The move comes three weeks after national elections, which were narrowly won by the SPD and saw Angela Merkel’s ruling Christian Democratic Union slump to the worst result in its history.

If the talks go according to the parties’ plan, Olaf Scholz, Germany’s finance minister and Social Democrat candidate for chancellor, will succeed Merkel, who is stepping down after 16 years as Germany’s leader.

Christian Lindner, FDP leader, said a joint meeting of the party’s parliamentary caucus and its national executive on Monday had voted unanimously to start talks with the SPD and Greens.

“Germany needs a stable government, Germany can’t be leaderless,” he said. “Germany needs a sweeping modernisation of its society, economy and state.”

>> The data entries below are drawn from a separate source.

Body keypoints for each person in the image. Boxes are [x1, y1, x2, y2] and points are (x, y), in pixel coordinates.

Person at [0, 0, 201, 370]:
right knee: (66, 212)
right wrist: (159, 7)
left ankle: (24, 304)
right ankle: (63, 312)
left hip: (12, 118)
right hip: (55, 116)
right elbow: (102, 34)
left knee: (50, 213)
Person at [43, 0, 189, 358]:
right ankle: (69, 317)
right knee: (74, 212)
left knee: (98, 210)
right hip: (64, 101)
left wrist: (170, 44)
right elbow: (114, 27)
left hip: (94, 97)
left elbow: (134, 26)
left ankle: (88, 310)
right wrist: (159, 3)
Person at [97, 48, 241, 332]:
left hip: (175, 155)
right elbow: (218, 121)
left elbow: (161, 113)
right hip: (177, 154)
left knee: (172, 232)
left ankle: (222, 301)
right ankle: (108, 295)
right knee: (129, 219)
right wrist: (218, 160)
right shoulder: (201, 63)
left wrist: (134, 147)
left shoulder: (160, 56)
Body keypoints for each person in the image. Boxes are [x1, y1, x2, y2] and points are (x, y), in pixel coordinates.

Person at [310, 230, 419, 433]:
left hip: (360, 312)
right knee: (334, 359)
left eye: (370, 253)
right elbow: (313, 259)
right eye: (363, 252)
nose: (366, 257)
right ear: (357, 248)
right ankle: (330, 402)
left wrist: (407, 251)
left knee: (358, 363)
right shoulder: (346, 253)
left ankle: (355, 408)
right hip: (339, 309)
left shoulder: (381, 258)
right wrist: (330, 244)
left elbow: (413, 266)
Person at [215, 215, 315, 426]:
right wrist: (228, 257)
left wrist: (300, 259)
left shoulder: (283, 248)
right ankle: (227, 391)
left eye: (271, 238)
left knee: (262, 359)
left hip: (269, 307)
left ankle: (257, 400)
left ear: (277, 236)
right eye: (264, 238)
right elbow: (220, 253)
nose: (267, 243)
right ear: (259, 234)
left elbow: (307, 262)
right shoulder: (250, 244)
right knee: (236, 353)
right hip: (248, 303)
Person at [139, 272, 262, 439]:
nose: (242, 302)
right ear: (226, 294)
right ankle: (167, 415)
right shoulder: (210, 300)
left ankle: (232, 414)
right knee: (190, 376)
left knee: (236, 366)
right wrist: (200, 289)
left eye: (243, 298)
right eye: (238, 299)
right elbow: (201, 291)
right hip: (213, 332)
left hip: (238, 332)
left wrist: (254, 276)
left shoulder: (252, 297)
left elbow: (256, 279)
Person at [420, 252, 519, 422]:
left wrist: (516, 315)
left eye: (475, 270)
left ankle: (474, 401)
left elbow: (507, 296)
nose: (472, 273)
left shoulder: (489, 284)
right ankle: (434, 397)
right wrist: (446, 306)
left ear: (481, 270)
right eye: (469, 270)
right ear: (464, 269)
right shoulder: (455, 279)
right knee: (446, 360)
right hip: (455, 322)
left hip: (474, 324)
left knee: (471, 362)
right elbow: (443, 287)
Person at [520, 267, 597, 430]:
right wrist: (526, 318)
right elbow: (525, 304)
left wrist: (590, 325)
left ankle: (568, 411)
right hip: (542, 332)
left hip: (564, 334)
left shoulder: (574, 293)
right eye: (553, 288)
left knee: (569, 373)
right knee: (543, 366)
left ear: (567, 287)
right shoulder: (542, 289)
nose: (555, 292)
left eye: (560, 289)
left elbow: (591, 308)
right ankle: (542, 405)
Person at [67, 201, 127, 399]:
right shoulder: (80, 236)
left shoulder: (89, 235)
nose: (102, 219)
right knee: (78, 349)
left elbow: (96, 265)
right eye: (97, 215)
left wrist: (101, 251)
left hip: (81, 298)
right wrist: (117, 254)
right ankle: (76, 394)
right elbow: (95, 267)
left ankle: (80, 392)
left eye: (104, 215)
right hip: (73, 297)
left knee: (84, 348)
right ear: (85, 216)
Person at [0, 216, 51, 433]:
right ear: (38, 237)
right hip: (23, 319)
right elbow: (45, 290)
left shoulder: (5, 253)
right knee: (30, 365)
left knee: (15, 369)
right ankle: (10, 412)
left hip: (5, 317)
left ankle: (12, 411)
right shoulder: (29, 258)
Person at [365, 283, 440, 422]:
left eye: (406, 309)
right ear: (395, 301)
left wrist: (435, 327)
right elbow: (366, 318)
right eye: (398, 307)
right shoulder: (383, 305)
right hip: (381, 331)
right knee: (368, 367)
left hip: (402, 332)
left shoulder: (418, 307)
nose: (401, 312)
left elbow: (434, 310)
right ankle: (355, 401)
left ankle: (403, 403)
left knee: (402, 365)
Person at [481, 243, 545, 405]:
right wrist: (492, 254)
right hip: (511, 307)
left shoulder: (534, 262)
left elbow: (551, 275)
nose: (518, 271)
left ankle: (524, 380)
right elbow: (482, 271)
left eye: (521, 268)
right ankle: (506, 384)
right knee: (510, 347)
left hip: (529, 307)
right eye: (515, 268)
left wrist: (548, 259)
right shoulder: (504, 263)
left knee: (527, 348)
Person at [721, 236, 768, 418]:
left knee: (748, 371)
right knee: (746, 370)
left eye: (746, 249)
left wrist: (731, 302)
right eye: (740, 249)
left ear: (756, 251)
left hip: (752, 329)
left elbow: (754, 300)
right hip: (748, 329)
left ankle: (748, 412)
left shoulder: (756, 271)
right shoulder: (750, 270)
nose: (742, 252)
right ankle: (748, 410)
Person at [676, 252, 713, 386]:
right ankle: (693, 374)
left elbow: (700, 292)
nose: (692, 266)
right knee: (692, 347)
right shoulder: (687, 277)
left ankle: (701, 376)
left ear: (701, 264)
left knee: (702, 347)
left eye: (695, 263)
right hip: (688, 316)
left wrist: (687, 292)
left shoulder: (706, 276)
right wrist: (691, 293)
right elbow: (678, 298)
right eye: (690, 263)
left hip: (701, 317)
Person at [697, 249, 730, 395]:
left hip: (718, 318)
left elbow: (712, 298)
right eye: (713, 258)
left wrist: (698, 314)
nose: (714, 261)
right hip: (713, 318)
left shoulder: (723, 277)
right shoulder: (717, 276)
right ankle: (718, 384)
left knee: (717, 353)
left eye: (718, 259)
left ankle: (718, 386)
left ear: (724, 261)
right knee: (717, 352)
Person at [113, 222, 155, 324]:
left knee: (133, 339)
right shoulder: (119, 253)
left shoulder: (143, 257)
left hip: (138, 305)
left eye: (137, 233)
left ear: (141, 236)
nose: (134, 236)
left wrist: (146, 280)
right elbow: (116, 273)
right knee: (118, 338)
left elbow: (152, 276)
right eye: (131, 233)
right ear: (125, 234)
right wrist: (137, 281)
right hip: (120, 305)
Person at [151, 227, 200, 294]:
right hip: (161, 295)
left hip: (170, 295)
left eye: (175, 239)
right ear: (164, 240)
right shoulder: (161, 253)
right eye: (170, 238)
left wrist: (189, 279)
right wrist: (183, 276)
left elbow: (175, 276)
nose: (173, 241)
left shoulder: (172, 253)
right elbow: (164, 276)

The so-called traffic light coalition — named after the three parties’ traditional colours — will be the first such combination in Germany’s postwar history. It could prove awkward — the FDP and Greens, in particular, disagree strongly over fiscal policy, the role of the state and how to tackle climate change.

However, the three overcame some of those differences over eight days of exploratory talks after the election. These resulted in a 12-page paper published last Friday summing up policies they could all agree on, that will now form the basis of formal coalition negotiations.

The paper reflected some of the key demands of each party. The SPD won a commitment to raising Germany’s minimum wage, the Greens a suite of environmental measures to fight climate change, including a much earlier phaseout of coal power than is currently envisaged. The FDP was able to fend off all attempts by the other two to raise taxes or soften Germany’s strict rules on new borrowing.

Lindner said it was “no surprise that there are still big policy differences” between the FDP, Greens and SPD. At the outset, he said, it was a “marriage of convenience”: “it’s up to all the participants to see if something can come of it”.

He said the three would all have to exhibit “a great deal of tolerance” and “be prepared for new thinking”. Then there was a real chance that a new, reform-minded government could be created that would make Germany “freer, more sustainable, more digital, more modern and more competitive”.

The FDP, which was last in government in Merkel’s second cabinet between 2009 and 2013, was the last of the three partners to give the green light to coalition talks. The SPD did so on Friday and the Greens on Sunday.